* PROBLEM TO WORK ON
In the comment thread below, how much does the commenter say Rick Davis was paid by F&F?

* PASSAGE TO READ
____
3. Andrew | 10.03.08

K-Rod - your view that Sarah Palin did not slip and hence she is qualified is a weak argument…she shouldnt be slipping, she should be winning. We have much higher expectations for the second highest office in the world.

And your statement that Obama is going to paint a hateful and bloody future for America is based on what? His message that we should cast away our divisions, and learn to disagree, but work together? Perhaps the hate and bloody thoughts reside in your head? What in his plans tell you he wants to punish us? Like how he wants to invest in our alternative energy future to create jobs and secure our leadership in this critical field? That he wants to eradicate the structure of legalized corruption by restricting the sway of lobbies and special interests? Like you, I hope American voters vote for the candidate who is right for the country, and a candidate who is strong. What is right for you? To me, right means a healthcare plan that puts pressure on insurance companies to treat us more fairly, right means an economic plan that allows the middle class to rise on the whole, and not rewarding the few at the top hoping that it will trickle down to the rest of us (because it has not), Right means understanding that not liking big government does not mean no government, right means uniting us DESPITE our differences in opinion, instead of alienating half of us, right means having the moral compass to select the right people for the right job, right means finding other, smarter and more multi-pronged strategies to defeat our enemies, instead of focusing on isolating them and fighting them head on, right means NOT lying to us, right means a steady hand, instead of impulsiveness and recklessness. And what of strength? To me, strength is the ability to expend the least effort to get something done, strength means preventing the need for wars, not fighting them. And what of experience? You can hire experience, and you can buy knowledge, but you cannot replace a person’s moral compass, and their judgment, and raw intellect. This, my friend is why I think Barack Obama is right for America.

4. NObama | 10.04.08

“That he wants to eradicate the structure of legalized corruption by restricting the sway of lobbies and special interests?”

So why is he one of the biggest piggies at the Fannie Mae teat?

“right means having the moral compass to select the right people for the right job”

Having a moral compass means taking personal responsibility for tough votes no matter what others think, not abdicating responsibility by voting PRESENT. Your candidate has spent a lifetime LOOKING for a moral compass and writing books about it, but has yet to evidence finding one by his actions.

“His message that we should cast away our divisions, and learn to disagree, but work together?”

Can you point to ANY significant legislation BHO has “worked with” Republicans to pass in the Senate?

5. smedlley | 10.04.08

K-Rod,

So, when someone does not agree with you, you call them names? Do you think name calling will cause people to agree with you?

I grew up in a Republican family. My parents taught me the importance of good manners and honesty. Now the Republican Party is resorting to rude name calling and lying to achieve their goals. John McCain lied to David Letterman so he could interview with Katie Couric. What else is he willing to lie about? Let’s not forget the lies of the Bush Administration. The Republican Party does not demonstrate a sense of decency.

6. Ethical Pluralist | 10.05.08

“So why is he one of the biggest piggies at the Fannie Mae teat?”

If you care about Fannie Mae then you must be outraged that Rick Davis is McCain’s campaign manager. He was paid over $2 million by F&F. (Wall Street Journal 9/24) His paychecks are still cut by the lobbying firm he runs, a firm that was set up by Fannie and Freddie to defend them against regulation. Tom Donilon did give advice to Obama, but he was not paid, not a regular insider the way a campaign manager is, I think you must admit.
____
* DATA LISTING
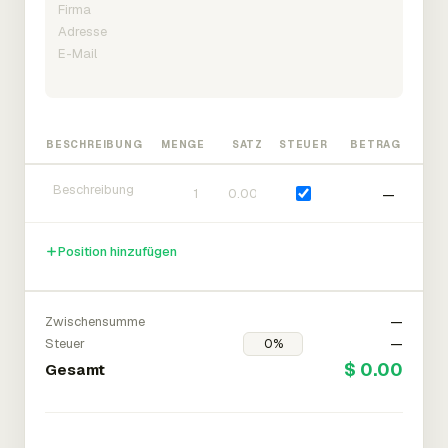
BESCHREIBUNG
MENGE
SATZ
STEUER
BETRAG
—
Position hinzufügen
Zwischensumme
—
Steuer
—
$ 0.00
Gesamt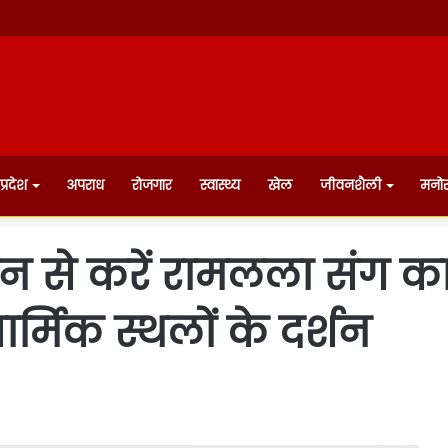
प्रदेश
अपराध
रोजगार
स्वास्थ्य
खेल
जीवनशैली
मनो
्रेन से करें रामलला संग 
र्मिक स्थलों के दर्शन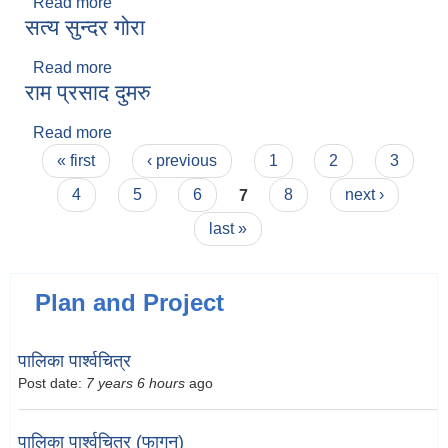
Read more
about राज खुसुजू
सत्य सुन्दर गोरा
Read more
about सत्य सुन्दर गोरा
राम प्रसाद दुमरु
Read more
about राम प्रसाद दुमरु
Pages
« first
‹ previous
1
2
3
4
5
6
7
8
next ›
last »
Plan and Project
पालिका पार्श्वचित्र
Post date:
7 years 6 hours
ago
पालिका पार्श्वचित्र (फागुन)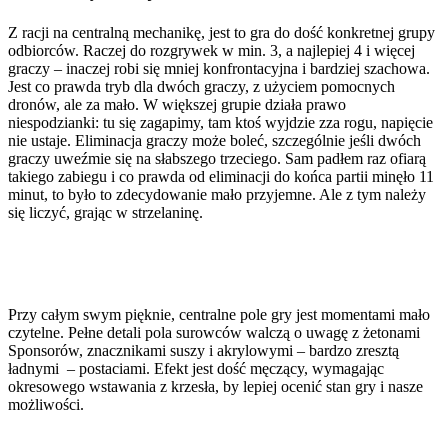
Z racji na centralną mechanikę, jest to gra do dość konkretnej grupy
odbiorców. Raczej do rozgrywek w min. 3, a najlepiej 4 i więcej
graczy – inaczej robi się mniej konfrontacyjna i bardziej szachowa.
Jest co prawda tryb dla dwóch graczy, z użyciem pomocnych
dronów, ale za mało. W większej grupie działa prawo
niespodzianki: tu się zagapimy, tam ktoś wyjdzie zza rogu, napięcie
nie ustaje. Eliminacja graczy może boleć, szczególnie jeśli dwóch
graczy uweźmie się na słabszego trzeciego. Sam padłem raz ofiarą
takiego zabiegu i co prawda od eliminacji do końca partii minęło 11
minut, to było to zdecydowanie mało przyjemne. Ale z tym należy
się liczyć, grając w strzelaninę.
Przy całym swym pięknie, centralne pole gry jest momentami mało
czytelne. Pełne detali pola surowców walczą o uwagę z żetonami
Sponsorów, znacznikami suszy i akrylowymi – bardzo zresztą
ładnymi – postaciami. Efekt jest dość męczący, wymagając
okresowego wstawania z krzesła, by lepiej ocenić stan gry i nasze
możliwości.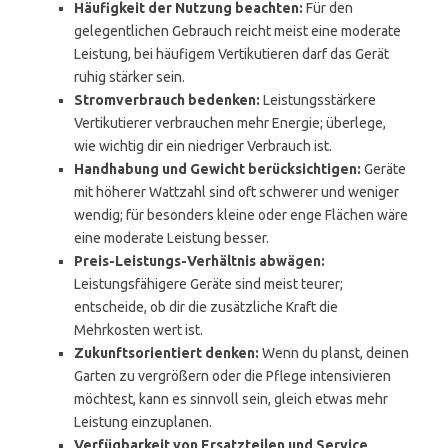
Häufigkeit der Nutzung beachten:
Für den
gelegentlichen Gebrauch reicht meist eine moderate
Leistung, bei häufigem Vertikutieren darf das Gerät
ruhig stärker sein.
Stromverbrauch bedenken:
Leistungsstärkere
Vertikutierer verbrauchen mehr Energie; überlege,
wie wichtig dir ein niedriger Verbrauch ist.
Handhabung und Gewicht berücksichtigen:
Geräte
mit höherer Wattzahl sind oft schwerer und weniger
wendig; für besonders kleine oder enge Flächen wäre
eine moderate Leistung besser.
Preis-Leistungs-Verhältnis abwägen:
Leistungsfähigere Geräte sind meist teurer;
entscheide, ob dir die zusätzliche Kraft die
Mehrkosten wert ist.
Zukunftsorientiert denken:
Wenn du planst, deinen
Garten zu vergrößern oder die Pflege intensivieren
möchtest, kann es sinnvoll sein, gleich etwas mehr
Leistung einzuplanen.
Verfügbarkeit von Ersatzteilen und Service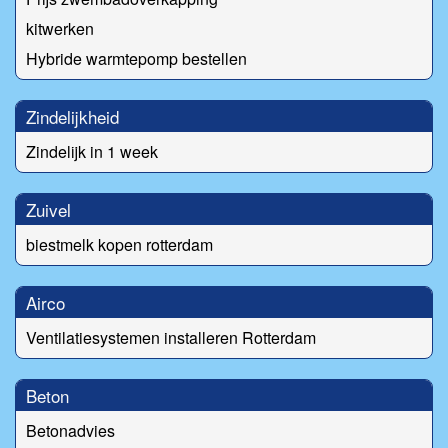
kitwerken
Hybride warmtepomp bestellen
Zindelijkheid
Zindelijk in 1 week
Zuivel
biestmelk kopen rotterdam
Airco
Ventilatiesystemen installeren Rotterdam
Beton
Betonadvies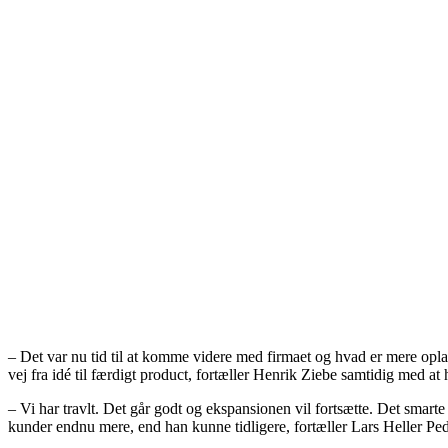
– Det var nu tid til at komme videre med firmaet og hvad er mere opla
vej fra idé til færdigt product, fortæller Henrik Ziebe samtidig med at
– Vi har travlt. Det går godt og ekspansionen vil fortsætte. Det smarte
kunder endnu mere, end han kunne tidligere, fortæller Lars Heller Pe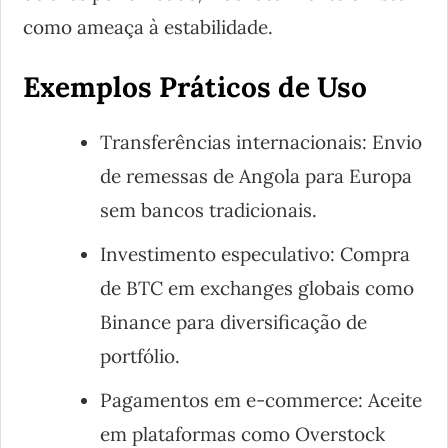
como ameaça à estabilidade.
Exemplos Práticos de Uso
Transferências internacionais: Envio
de remessas de Angola para Europa
sem bancos tradicionais.
Investimento especulativo: Compra
de BTC em exchanges globais como
Binance para diversificação de
portfólio.
Pagamentos em e-commerce: Aceite
em plataformas como Overstock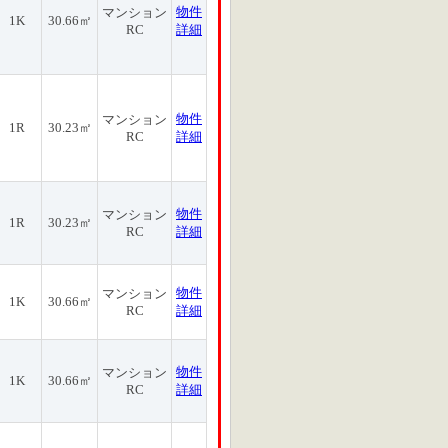
物件
マンション
1K
30.66㎡
RC
詳細
物件
マンション
1R
30.23㎡
RC
詳細
物件
マンション
1R
30.23㎡
RC
詳細
物件
マンション
1K
30.66㎡
RC
詳細
物件
マンション
1K
30.66㎡
RC
詳細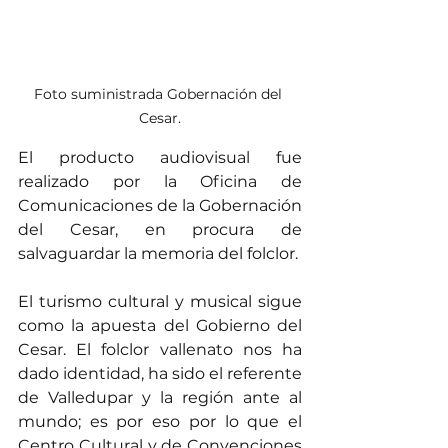
Foto suministrada Gobernación del 
Cesar.
El producto audiovisual fue 
realizado por la Oficina de 
Comunicaciones de la Gobernación 
del Cesar, en procura de 
salvaguardar la memoria del folclor.
El turismo cultural y musical sigue 
como la apuesta del Gobierno del 
Cesar. El folclor vallenato nos ha 
dado identidad, ha sido el referente 
de Valledupar y la región ante al 
mundo; es por eso por lo que el 
Centro Cultural y de Convenciones 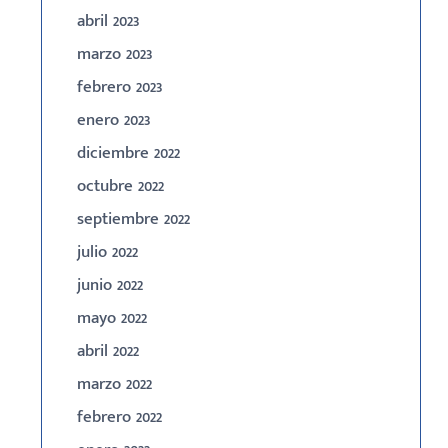
abril 2023
marzo 2023
febrero 2023
enero 2023
diciembre 2022
octubre 2022
septiembre 2022
julio 2022
junio 2022
mayo 2022
abril 2022
marzo 2022
febrero 2022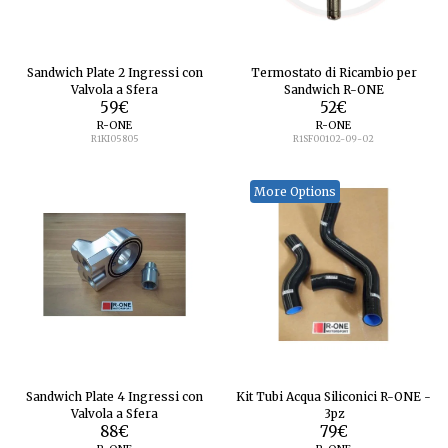
Sandwich Plate 2 Ingressi con
Termostato di Ricambio per
Valvola a Sfera
Sandwich R-ONE
59
€
52
€
R-ONE
R-ONE
R1KI05805
R1SF00102-09-02
More Options
Sandwich Plate 4 Ingressi con
Kit Tubi Acqua Siliconici R-ONE -
Valvola a Sfera
3pz
88
€
79
€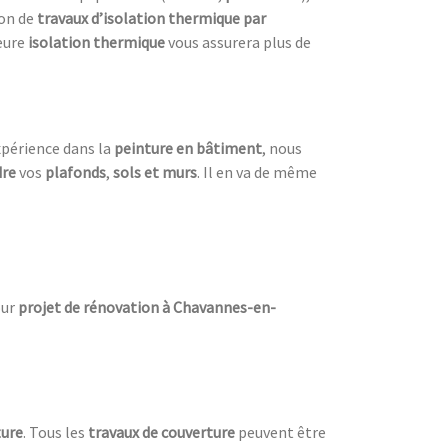
ion de
travaux d’isolation thermique par
leure
isolation thermique
vous assurera plus de
xpérience dans la
peinture en bâtiment
, nous
dre
vos
plafonds
,
sols et murs
. Il en va de même
ur
projet de rénovation à Chavannes-en-
ture
. Tous les
travaux de couverture
peuvent être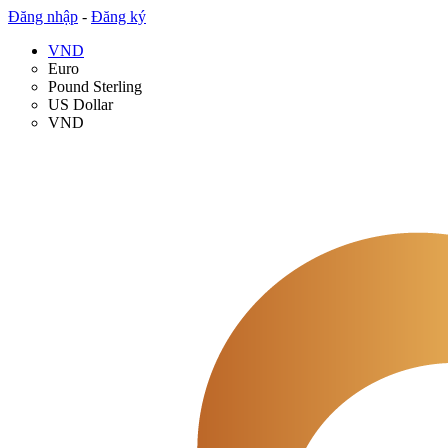
Đăng nhập
-
Đăng ký
VND
Euro
Pound Sterling
US Dollar
VND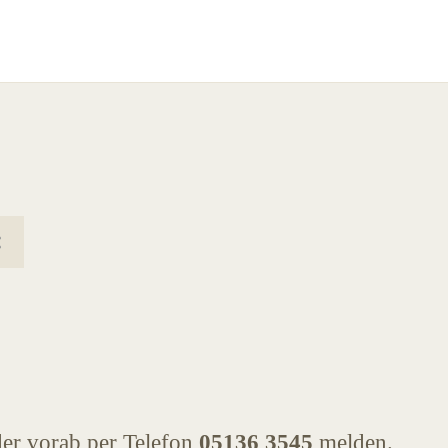
der vorab per Telefon
05136 3545
melden.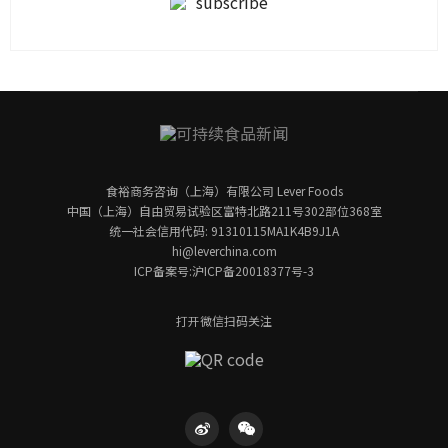
食裕商务咨询（上海）有限公司 Lever Foods
中国（上海）自由贸易试验区富特北路211号302部位368室
统一社会信用代码: 91310115MA1K4B9J1A
hi@leverchina.com
ICP备案号:沪ICP备20018377号-3
打开微信扫码关注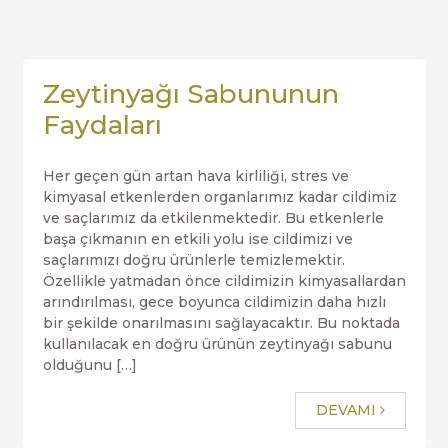
Zeytinyağı Sabununun
Faydaları
Her geçen gün artan hava kirliliği, stres ve
kimyasal etkenlerden organlarımız kadar cildimiz
ve saçlarımız da etkilenmektedir. Bu etkenlerle
başa çıkmanın en etkili yolu ise cildimizi ve
saçlarımızı doğru ürünlerle temizlemektir.
Özellikle yatmadan önce cildimizin kimyasallardan
arındırılması, gece boyunca cildimizin daha hızlı
bir şekilde onarılmasını sağlayacaktır. Bu noktada
kullanılacak en doğru ürünün zeytinyağı sabunu
olduğunu […]
DEVAMI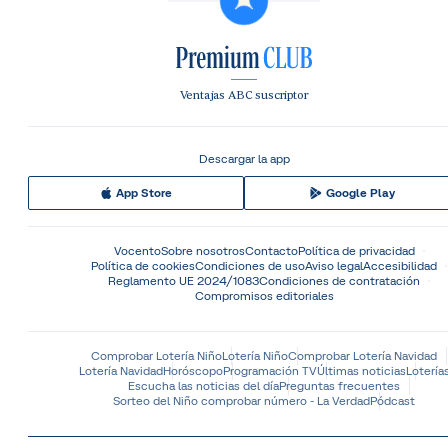
Ventajas ABC suscriptor
Descargar la app
App Store
Google Play
Vocento
Sobre nosotros
Contacto
Política de privacidad
Política de cookies
Condiciones de uso
Aviso legal
Accesibilidad
Reglamento UE 2024/1083
Condiciones de contratación
Compromisos editoriales
Comprobar Lotería Niño
Lotería Niño
Comprobar Lotería Navidad
Lotería Navidad
Horóscopo
Programación TV
Últimas noticias
Lotería
Escucha las noticias del día
Preguntas frecuentes
Sorteo del Niño comprobar número - La Verdad
Pódcast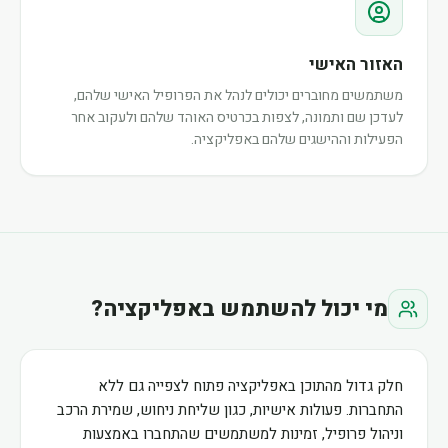
האזור האישי
משתמשים מחוברים יכולים לנהל את הפרופיל האישי שלהם,
לעדכן שם ותמונה, לצפות בכרטיס האוהד שלהם ולעקוב אחר
הפעילות וההישגים שלהם באפליקציה.
מי יכול להשתמש באפליקציה?
חלק גדול מהתוכן באפליקציה פתוח לצפייה גם ללא
התחברות. פעולות אישיות, כגון שליחת ניחוש, שמירת הרכב
וניהול פרופיל, זמינות למשתמשים שהתחברו באמצעות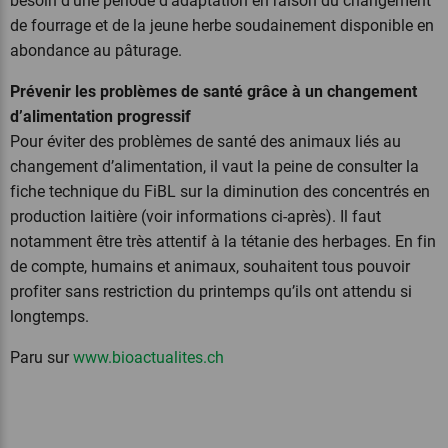
besoin d’une période d’adaptation en raison du changement
de fourrage et de la jeune herbe soudainement disponible en
abondance au pâturage.
Prévenir les problèmes de santé grâce à un changement
d’alimentation progressif
Pour éviter des problèmes de santé des animaux liés au
changement d’alimentation, il vaut la peine de consulter la
fiche technique du FiBL sur la diminution des concentrés en
production laitière (voir informations ci-après). Il faut
notamment être très attentif à la tétanie des herbages. En fin
de compte, humains et animaux, souhaitent tous pouvoir
profiter sans restriction du printemps qu’ils ont attendu si
longtemps.
Paru sur
www.bioactualites.ch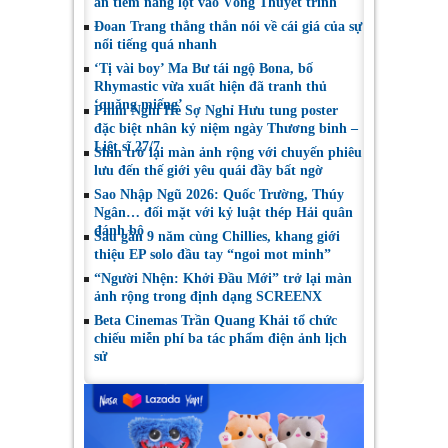
án tiềm năng lọt vào Vòng Thuyết trình
Đoan Trang thẳng thắn nói về cái giá của sự
nổi tiếng quá nhanh
‘Tị vài boy’ Ma Bư tái ngộ Bona, bố
Rhymastic vừa xuất hiện đã tranh thủ
‘quăng miếng’
Phim Nghỉ Hè Sợ Nghỉ Hưu tung poster
đặc biệt nhân kỷ niệm ngày Thương binh –
Liệt sĩ 27/7
Shin trở lại màn ảnh rộng với chuyến phiêu
lưu đến thế giới yêu quái đầy bất ngờ
Sao Nhập Ngũ 2026: Quốc Trường, Thúy
Ngân… đối mặt với kỷ luật thép Hải quân
đánh bộ
Sau gần 9 năm cùng Chillies, khang giới
thiệu EP solo đầu tay “ngoi mot minh”
“Người Nhện: Khởi Đầu Mới” trở lại màn
ảnh rộng trong định dạng SCREENX
Beta Cinemas Trần Quang Khải tổ chức
chiếu miễn phí ba tác phẩm điện ảnh lịch
sử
____
* RESULT OF THIS EXERCISE
Over $2 million.